Any door. Didn’t matter. She ran for one, found it open, and then she, too, rushed into the darkness. And the dust.
She covered her mouth to muffle the sound of her cough. No one here. And two more doors to choose from. She ran for the one to her side, not the one across the room, and found herself inside another room. A library? Books on every surface. Likely ruined, covers curled, the smell of rotting paper in the air. Empty, too. She ran for the first door she saw, grasped the handle, turned—
And froze. Voices on the other side. One particularly familiar and… jovial? That boded well. Yet, Fiona would not push forward too quickly. Best to take a peek first. The handle already turned, she nudged the door open, just a slice, and peered through.
A man was tied to a chair.

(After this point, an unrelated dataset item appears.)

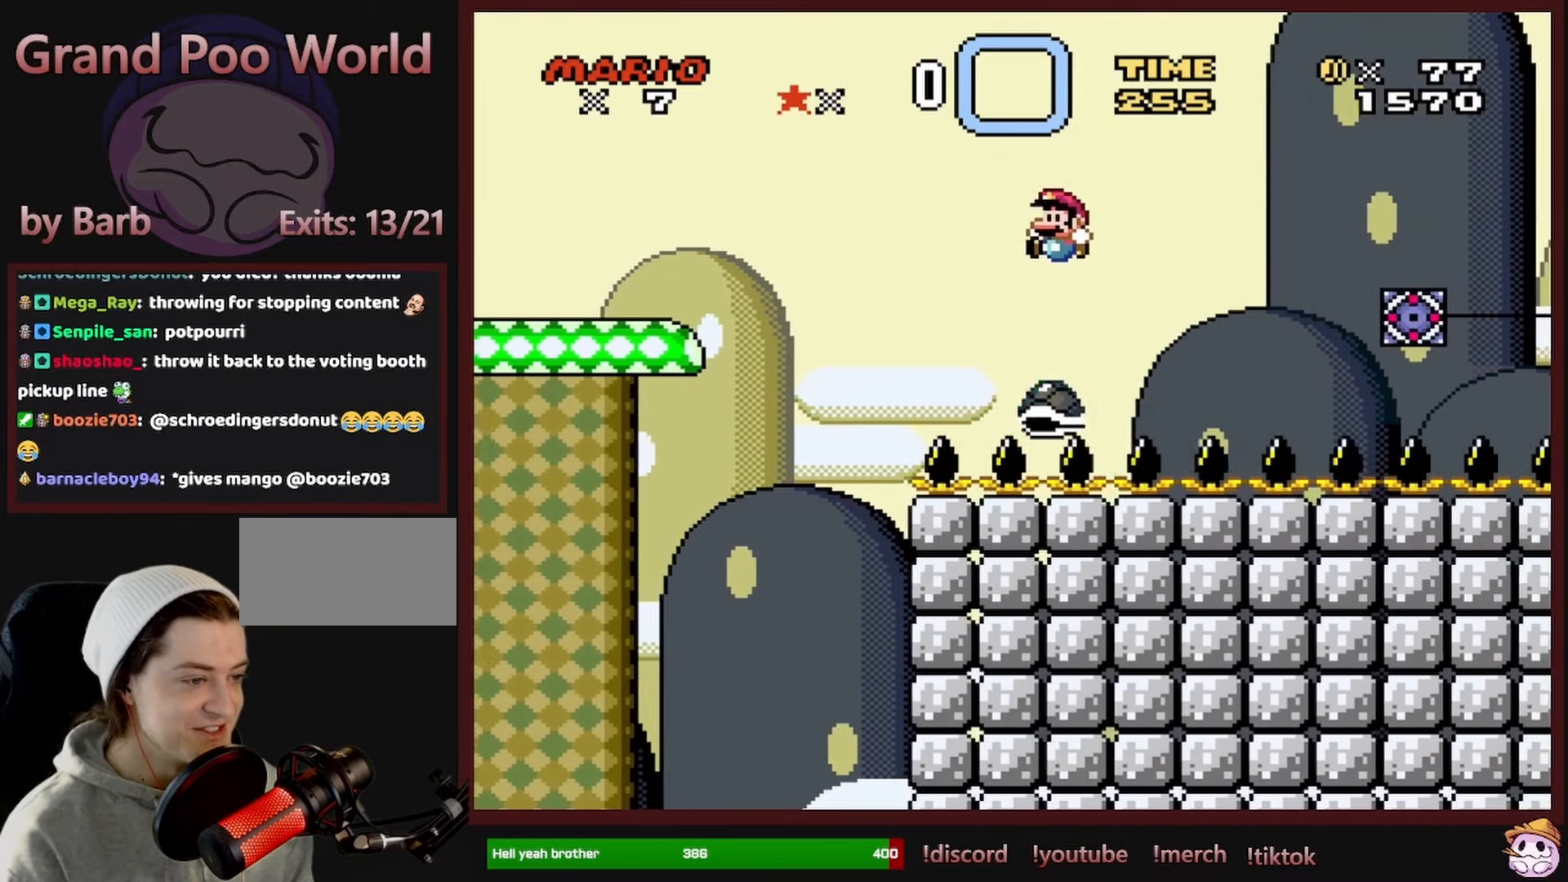
{"buttons": ["B", "Y", "DPAD_LEFT"], "events": [[133, "DPAD_UP", "down"], [150, "DPAD_LEFT", "up"], [167, "DPAD_RIGHT", "down"], [167, "DPAD_UP", "up"], [400, "DPAD_RIGHT", "up"], [433, "DPAD_LEFT", "down"]]}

First thing she saw. With a rope of some sort, white and green in color. He snarled. At Zander, who leaned against a large desk, his clothes and face smattered with something green. Dirt? Paint? And… what was that he held in one hand?
She cracked the door open wider to better see, and when she recognized it, she pushed the door open completely, quite forgetting herself. “Is that a paint bladder, Lord Lysander Bromley?”
His grin disappeared. “Bloody hell. What areyoudoing here?” He carefully placed the bladder on a nearby table.
The captured man swung his head toward her. “You’re the woman who was with him at my mother’s house.”
Fiona gasped. “You! I knew it!” She rushed to Zander’s side, reaching for his head. His hair was matted with a dark, crusty substance, and she recoiled right before her fingers tangled with it. “You’re hurt. We found the statue. When your brother appears—”
“My brother?” His eyes flew wide, and his words came out with a choked cough. “Which one? Why? Bloody hell… what plague have you brought upon us, Fiona?”
“Whatrescue, you mean.”
“Same thing, apparently.”
“What have you done to him?” She bobbed her head toward the captured baron.
Zander grinned, wily and wicked and slow.
“He tried to kill me!” the baron cried.